[GIVEN DATA Boundary: Start]

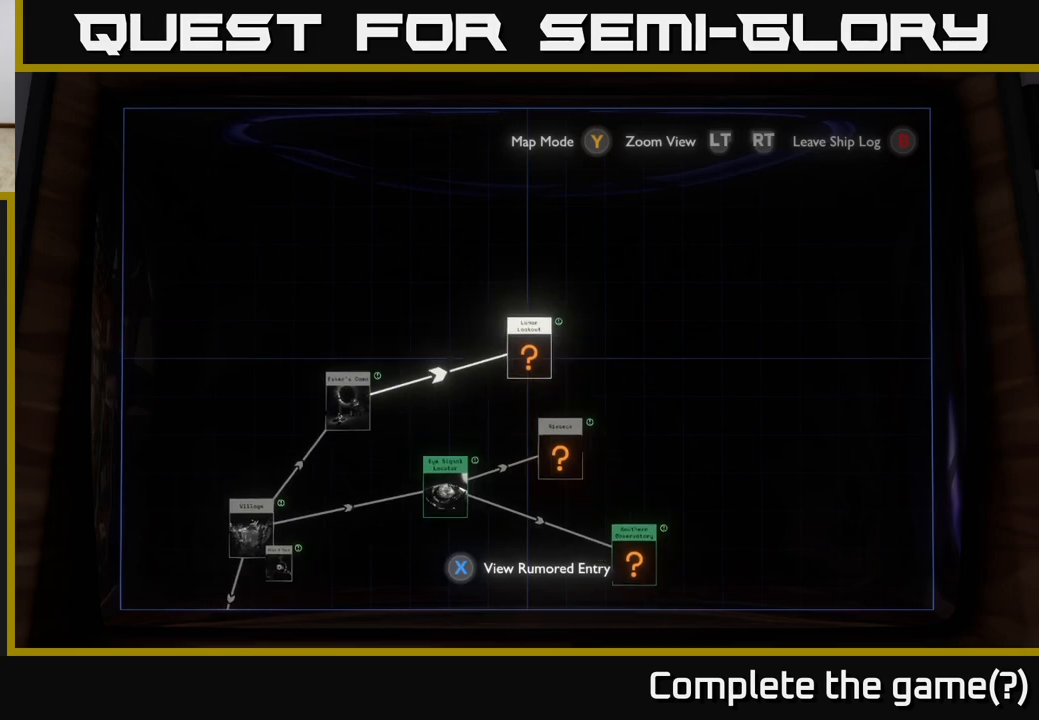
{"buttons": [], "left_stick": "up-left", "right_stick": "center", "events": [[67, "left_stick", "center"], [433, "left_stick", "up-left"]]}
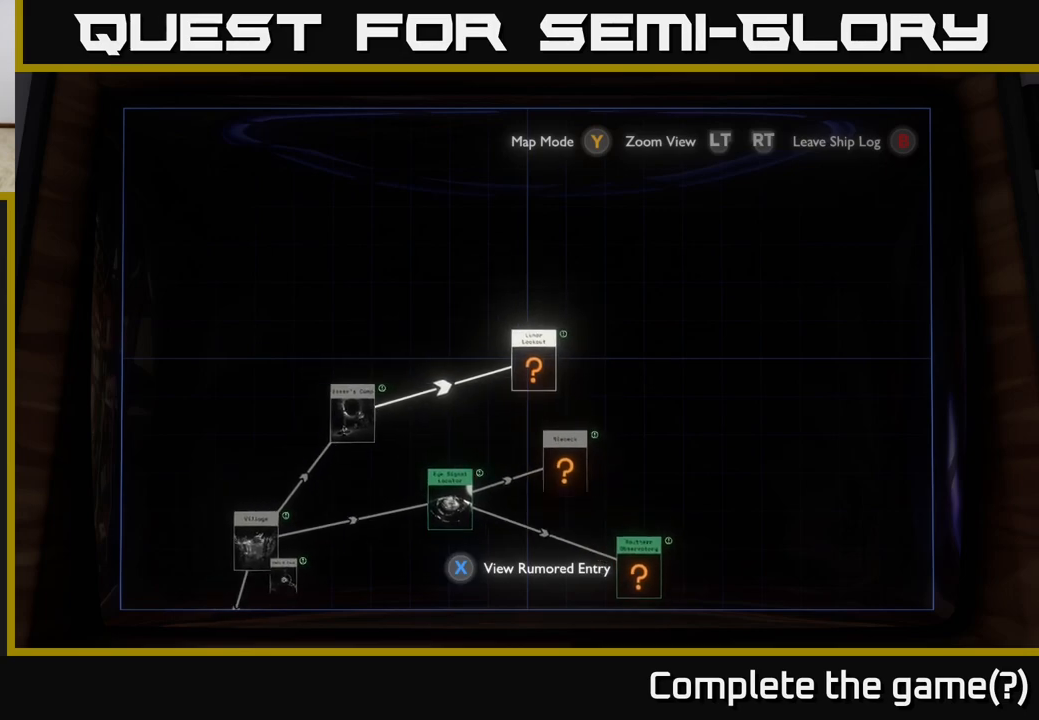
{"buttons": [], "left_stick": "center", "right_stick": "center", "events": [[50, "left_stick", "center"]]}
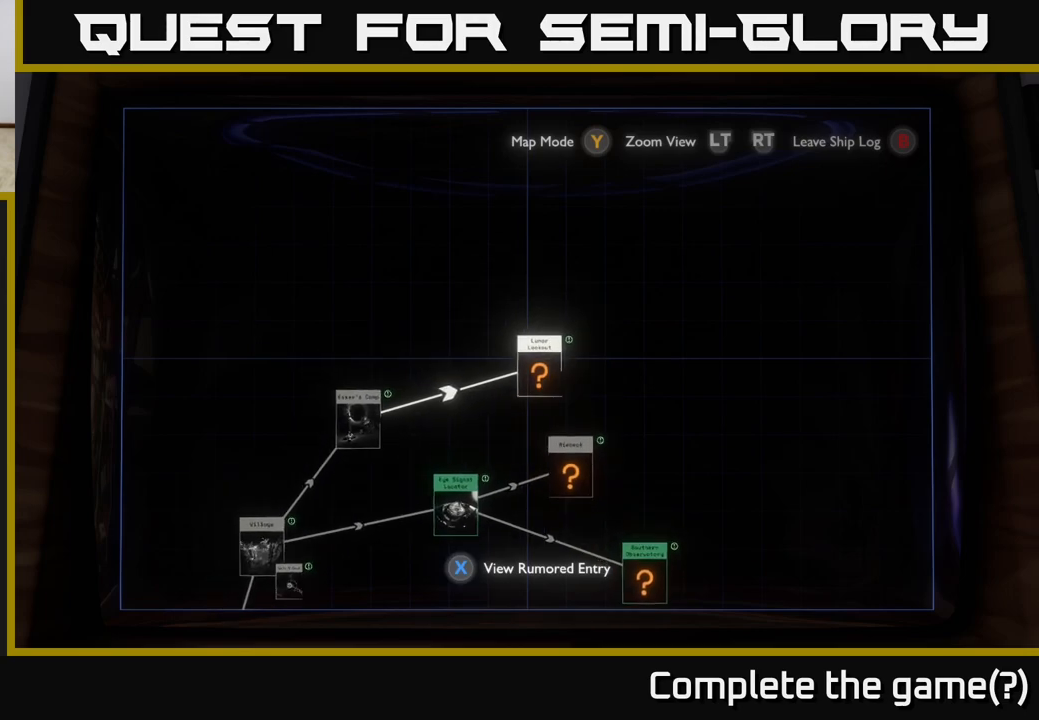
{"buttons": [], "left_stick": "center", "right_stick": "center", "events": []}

[GIVEN DATA Boundary: End]

Everything in the data above, apart from the pictures, should be retyped exactly.

{"buttons": [], "left_stick": "up-left", "right_stick": "center", "events": [[67, "left_stick", "center"], [433, "left_stick", "up-left"]]}
{"buttons": [], "left_stick": "center", "right_stick": "center", "events": [[50, "left_stick", "center"]]}
{"buttons": [], "left_stick": "center", "right_stick": "center", "events": []}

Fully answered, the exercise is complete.